Collection entries:
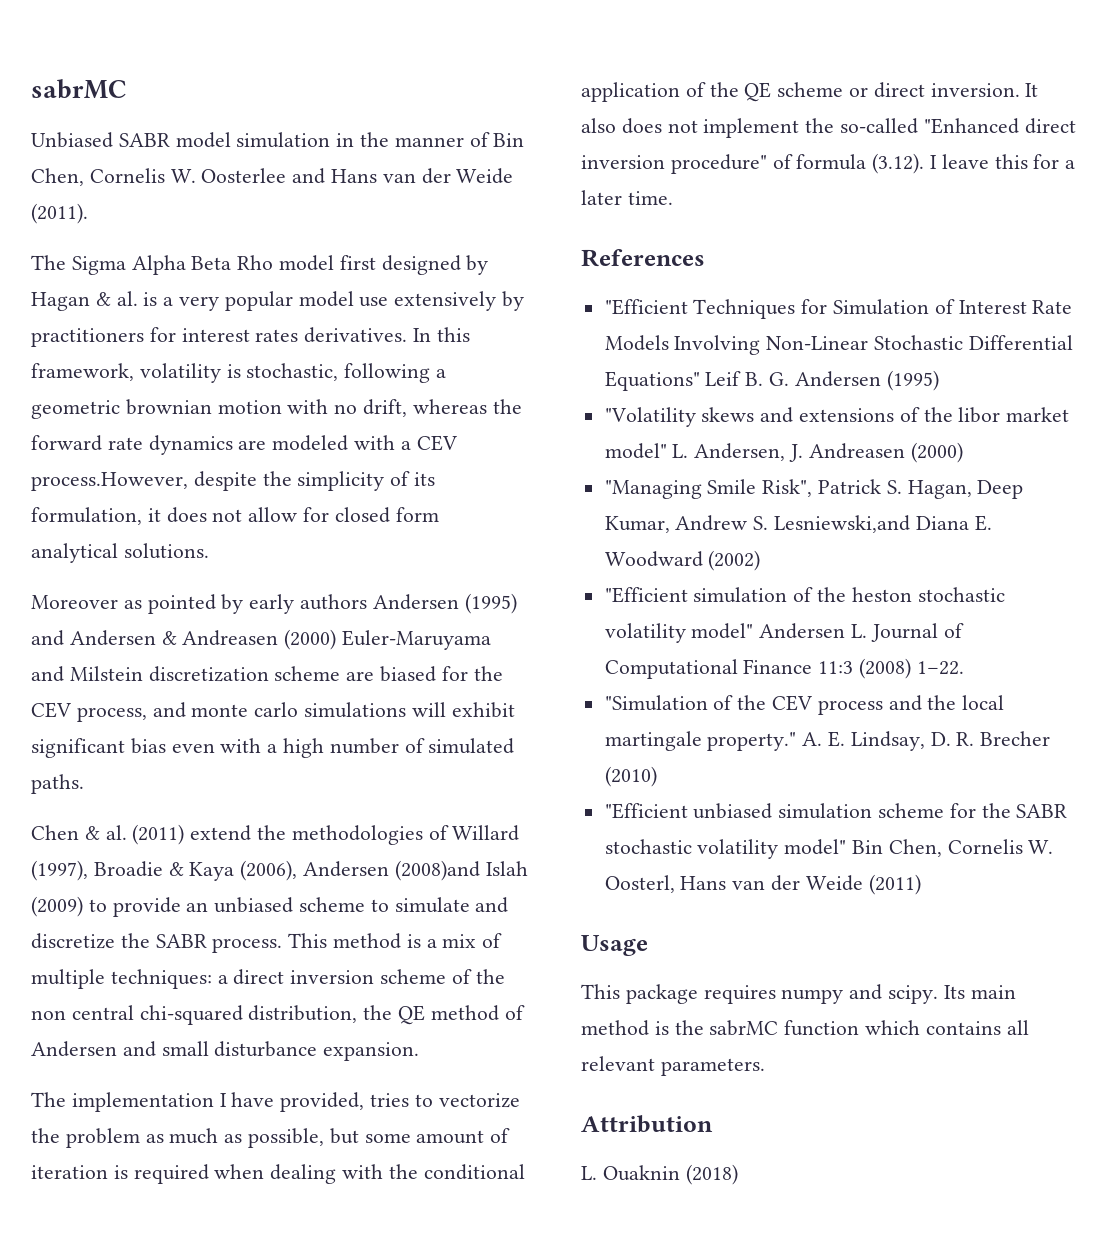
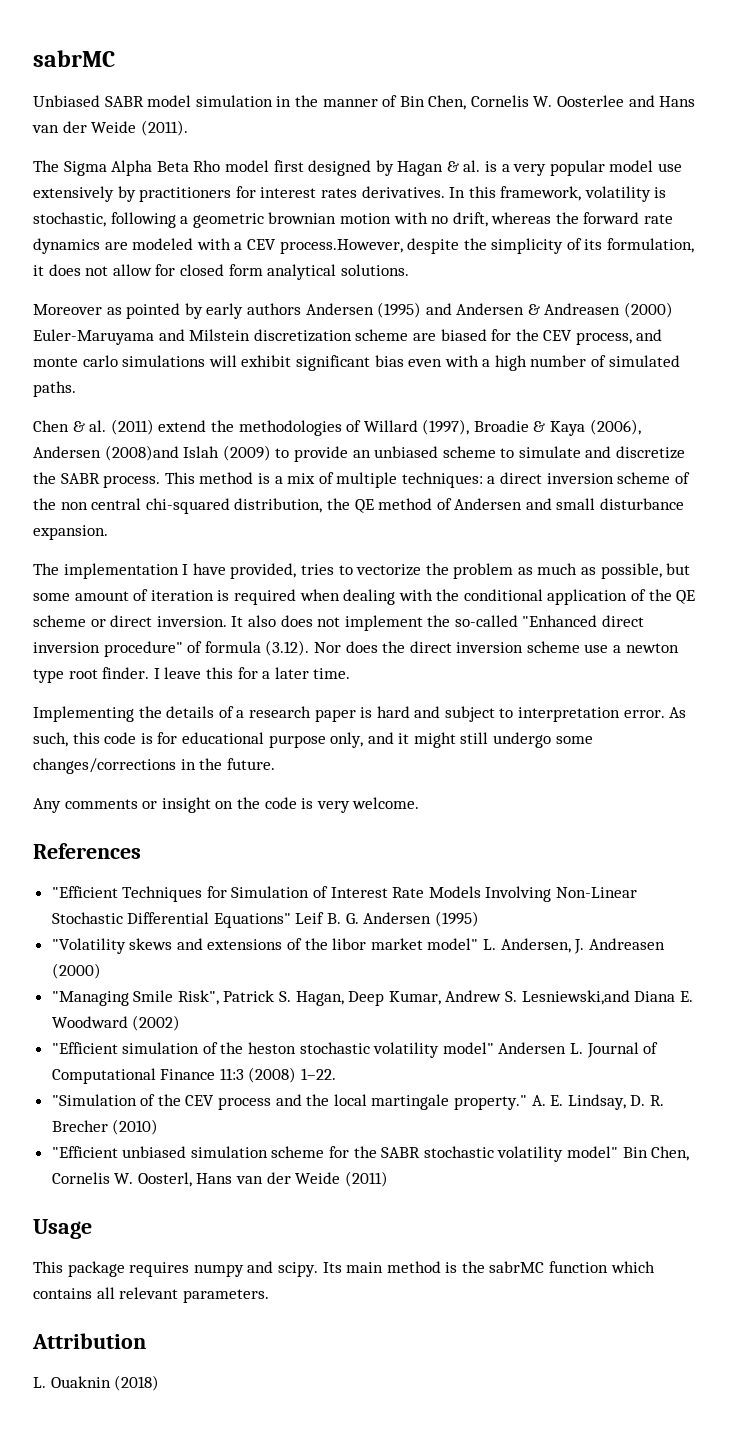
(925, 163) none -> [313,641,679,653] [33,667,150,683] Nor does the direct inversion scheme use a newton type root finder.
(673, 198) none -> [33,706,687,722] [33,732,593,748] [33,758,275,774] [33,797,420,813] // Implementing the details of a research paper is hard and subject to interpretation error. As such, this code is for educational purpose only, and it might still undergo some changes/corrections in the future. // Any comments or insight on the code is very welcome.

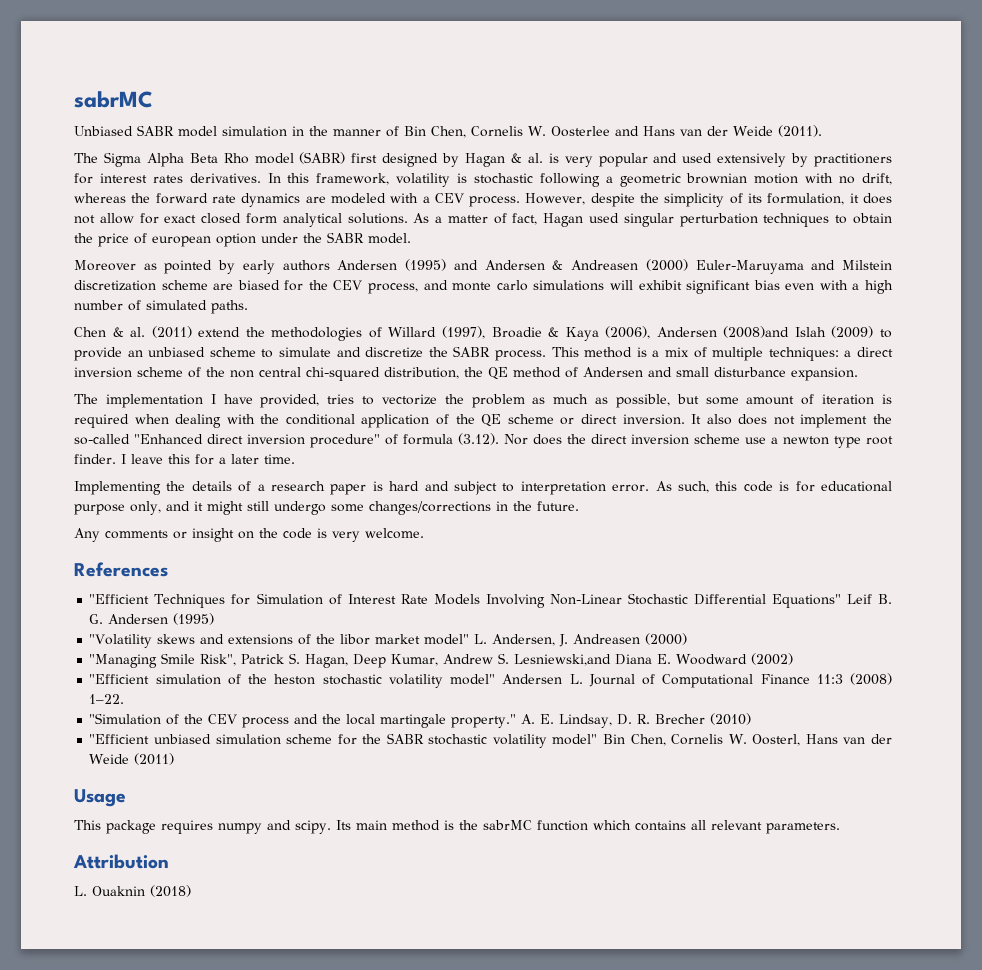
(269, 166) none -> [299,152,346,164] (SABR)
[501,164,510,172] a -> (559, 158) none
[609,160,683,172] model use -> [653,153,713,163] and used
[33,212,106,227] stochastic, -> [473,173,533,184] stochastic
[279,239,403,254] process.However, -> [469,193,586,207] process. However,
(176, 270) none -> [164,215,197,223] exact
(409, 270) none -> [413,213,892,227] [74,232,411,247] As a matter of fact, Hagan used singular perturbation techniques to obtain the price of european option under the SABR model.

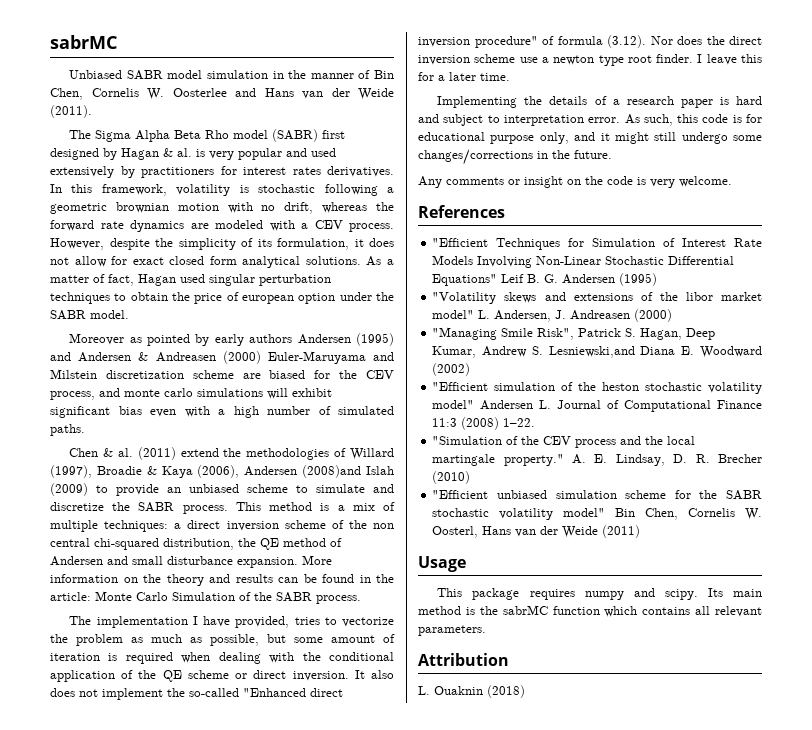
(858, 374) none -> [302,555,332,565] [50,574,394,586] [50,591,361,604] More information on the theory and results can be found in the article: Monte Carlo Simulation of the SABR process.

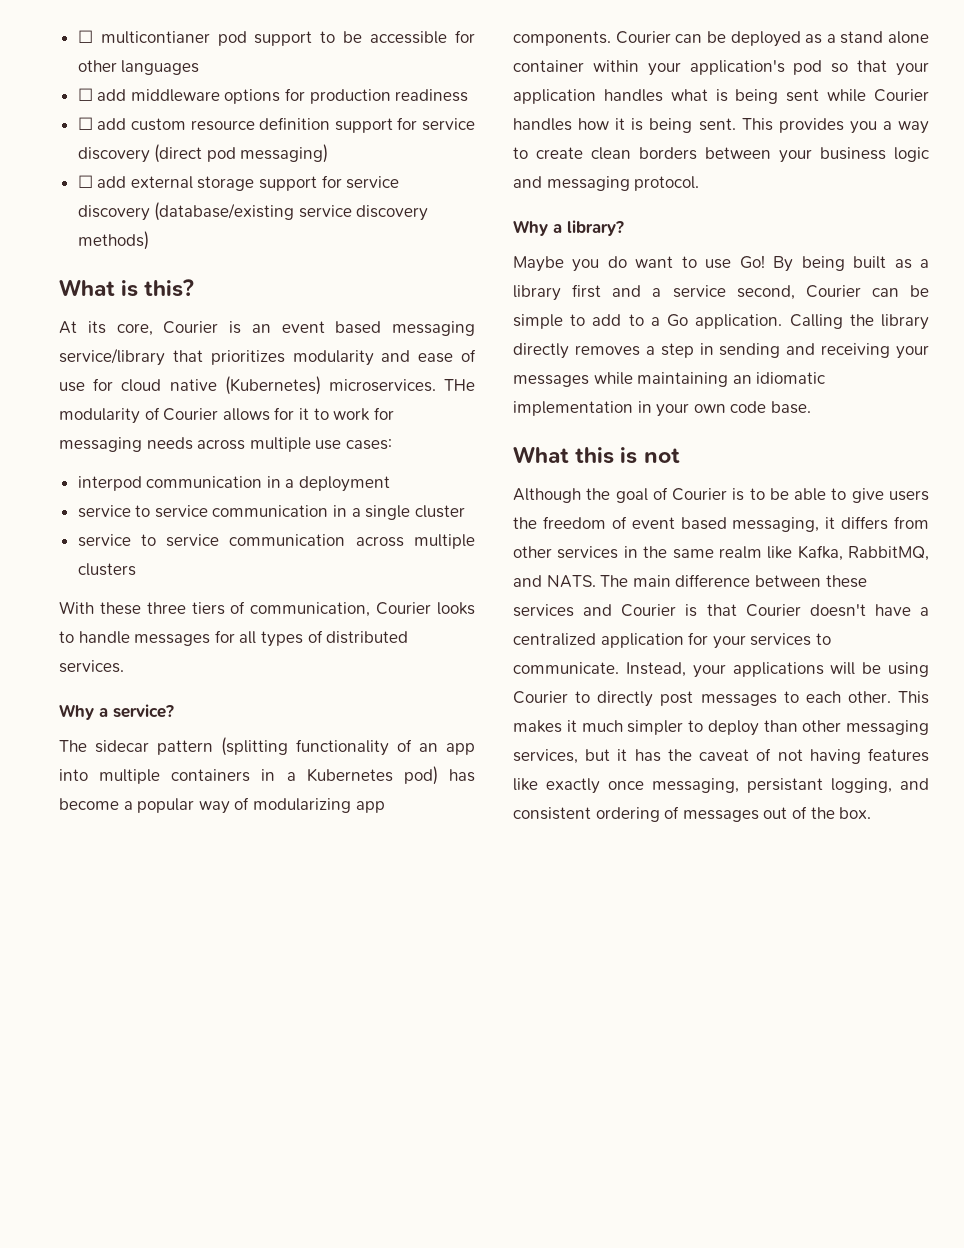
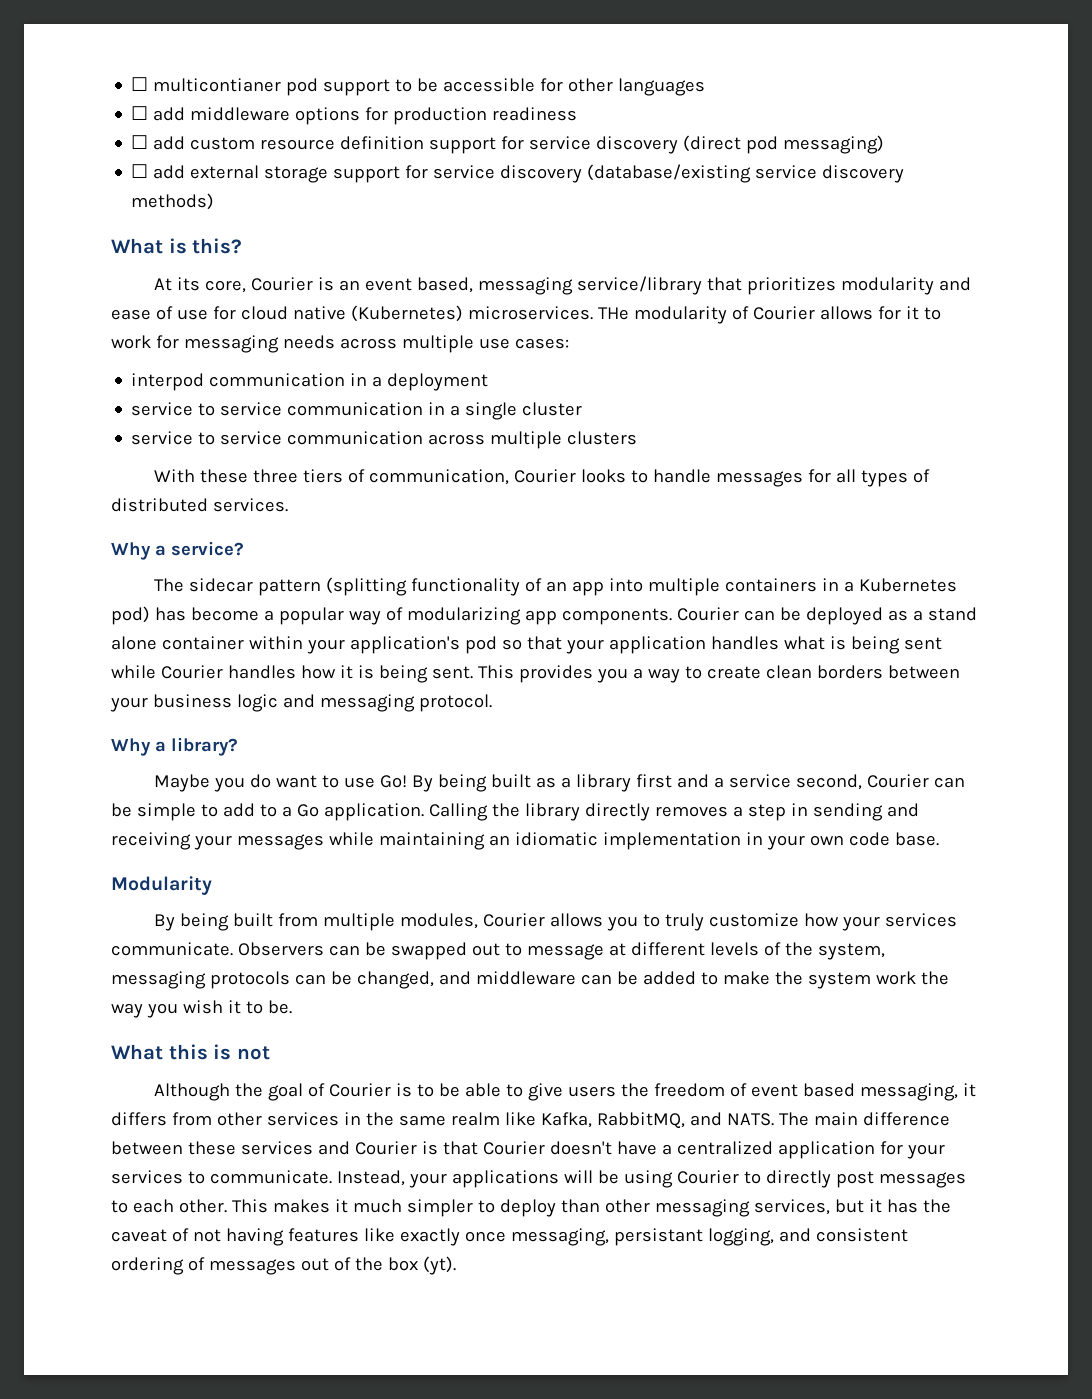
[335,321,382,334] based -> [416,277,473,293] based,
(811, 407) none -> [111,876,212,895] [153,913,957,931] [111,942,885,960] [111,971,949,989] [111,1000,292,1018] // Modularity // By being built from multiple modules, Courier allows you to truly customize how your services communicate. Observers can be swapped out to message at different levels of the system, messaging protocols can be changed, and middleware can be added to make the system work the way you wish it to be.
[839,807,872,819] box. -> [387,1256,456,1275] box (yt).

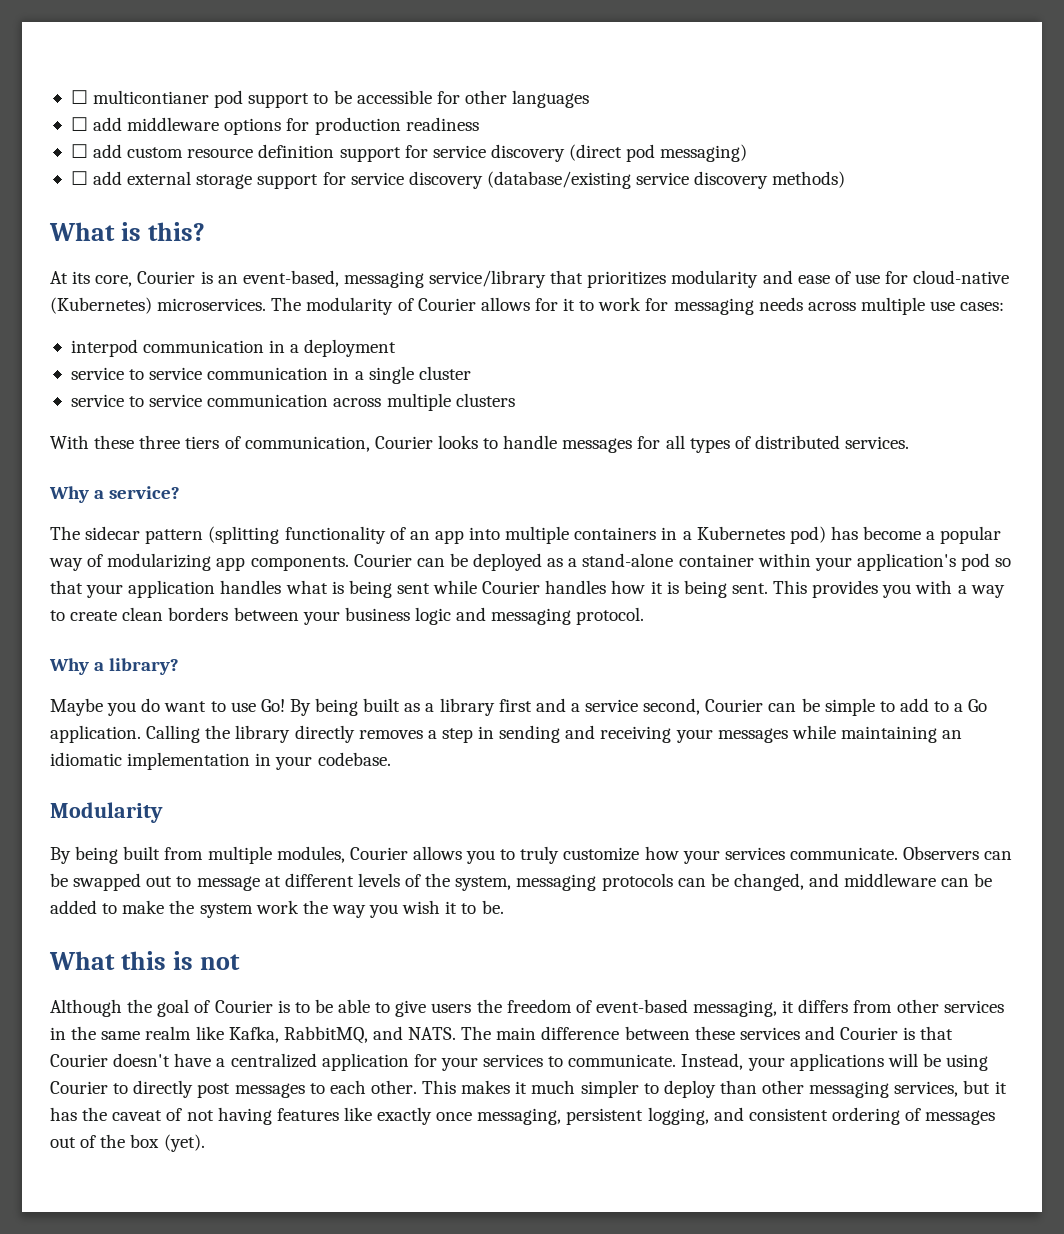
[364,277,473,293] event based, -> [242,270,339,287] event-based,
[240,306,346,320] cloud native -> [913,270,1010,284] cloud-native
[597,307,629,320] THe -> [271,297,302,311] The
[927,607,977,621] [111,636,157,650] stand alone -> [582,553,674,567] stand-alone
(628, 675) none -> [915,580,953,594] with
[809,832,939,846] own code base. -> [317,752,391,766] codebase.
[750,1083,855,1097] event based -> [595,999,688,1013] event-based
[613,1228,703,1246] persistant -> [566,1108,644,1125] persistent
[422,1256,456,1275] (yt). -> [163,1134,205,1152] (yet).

:: About this task ::
Print nothing but the lines above starting with the line that contains "(858, 374) none" and going on through the line that contains "[335,321,382,334] based ->". Leave out the pictures.

:: Completed task ::
(858, 374) none -> [302,555,332,565] [50,574,394,586] [50,591,361,604] More information on the theory and results can be found in the article: Monte Carlo Simulation of the SABR process.

[335,321,382,334] based -> [416,277,473,293] based,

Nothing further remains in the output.